Enhanced oxygen reduction of multi-Fe3O4@carbon core–shell electrocatalysts through a nanoparticle/polymer co-assembly strategy

Abstract

This paper reports a facile synthesis of multi-Fe₃O₄@carbon (mFe₃O₄@C) core–shell nanoparticles (NPs) using co-assembly of Fe₃O₄ NPs and polystyrene-b-poly(ethylene oxide) (PS-b-PEO) as a template. Slow solvent exchange leads to multiple tiny hydrophobic Fe₃O₄ NPs entrapped within PS-b-PEO micelles. After polydopamine coating and subsequent carbonization, a carbon shell encapsulating multiple Fe₃O₄ cores is obtained. The significant features of mFe₃O₄@C lie in the more active Fe₃O₄ sites and available free space within the carbon shell.
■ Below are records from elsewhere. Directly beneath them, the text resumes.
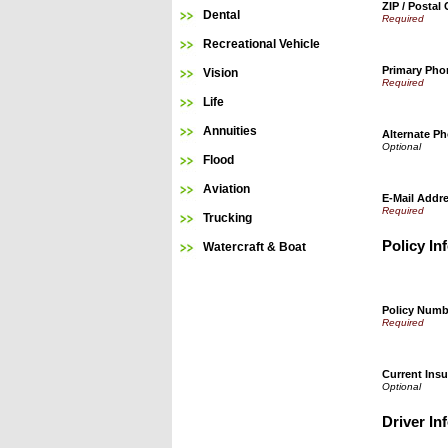
ZIP / Postal
Dental
Recreational Vehicle
Primary Ph
Vision
Life
Annuities
Alternate P
Flood
Aviation
E-Mail Addr
Trucking
Policy In
Watercraft & Boat
Policy Numb
Current Insu
Driver In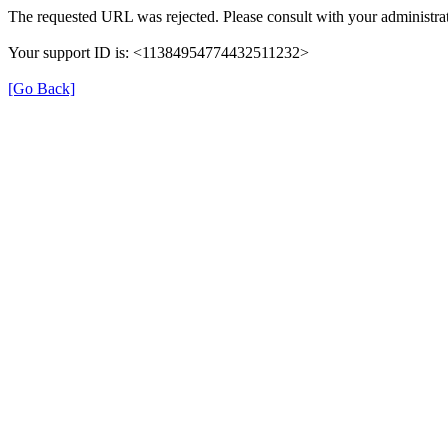
The requested URL was rejected. Please consult with your administrat
Your support ID is: <11384954774432511232>
[Go Back]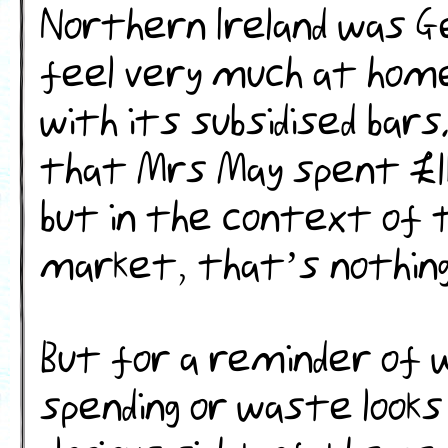
Northern Ireland was G
feel very much at hom
with its subsidised bars.
that Mrs May spent £1b
but in the context of 
market, that’s nothing 
But for a reminder of
spending or waste looks 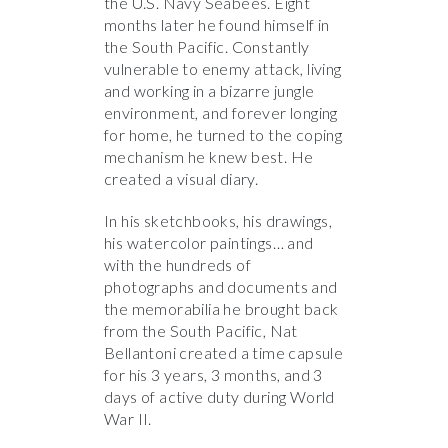
the U.S. Navy Seabees. Eight
months later he found himself in
the South Pacific. Constantly
vulnerable to enemy attack, living
and working in a bizarre jungle
environment, and forever longing
for home, he turned to the coping
mechanism he knew best. He
created a visual diary.
In his sketchbooks, his drawings,
his watercolor paintings… and
with the hundreds of
photographs and documents and
the memorabilia he brought back
from the South Pacific, Nat
Bellantoni created a time capsule
for his 3 years, 3 months, and 3
days of active duty during World
War II.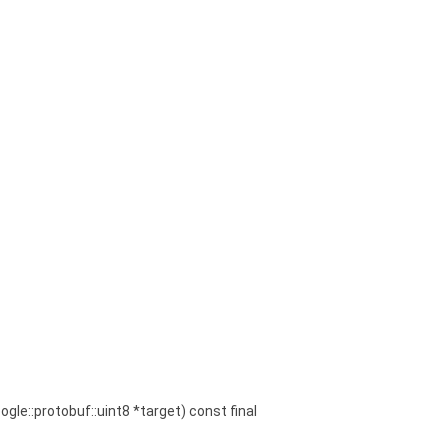
oogle::protobuf::uint8 *target) const final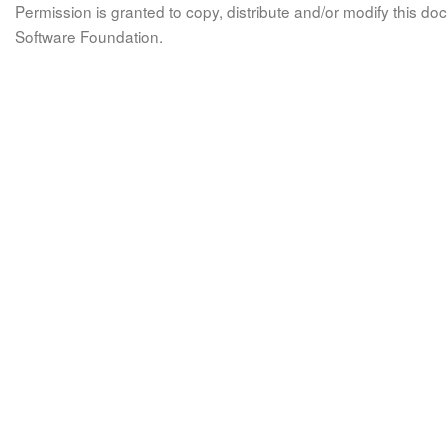
Permission is granted to copy, distribute and/or modify this 
Software Foundation.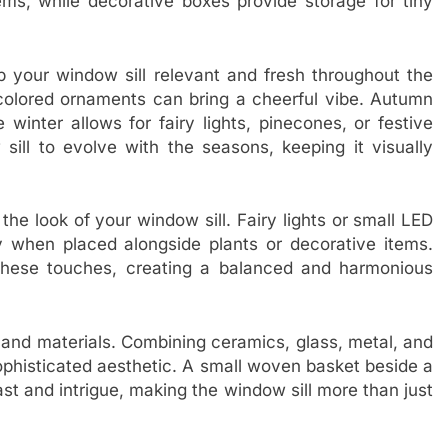
tems, while decorative boxes provide storage for tiny
 your window sill relevant and fresh throughout the
l-colored ornaments can bring a cheerful vibe. Autumn
 winter allows for fairy lights, pinecones, or festive
sill to evolve with the seasons, keeping it visually
the look of your window sill. Fairy lights or small LED
 when placed alongside plants or decorative items.
these touches, creating a balanced and harmonious
s and materials. Combining ceramics, glass, metal, and
ophisticated aesthetic. A small woven basket beside a
st and intrigue, making the window sill more than just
As a result, the oxygen reduction performance of the resultant mFe₃O₄@C shows a higher onset potential than that of single Fe₃O₄@C. Meanwhile, mFe₃O₄@C exhibits a larger limiting current density (5.2 mA cm⁻² at 1.0 V), long-time stability, and methanol tolerance compared to commercial Pt/C. The generality of the micellar immobilized NPs as a template is expected to boost the fabrication of various core–shell NPs for practical applications.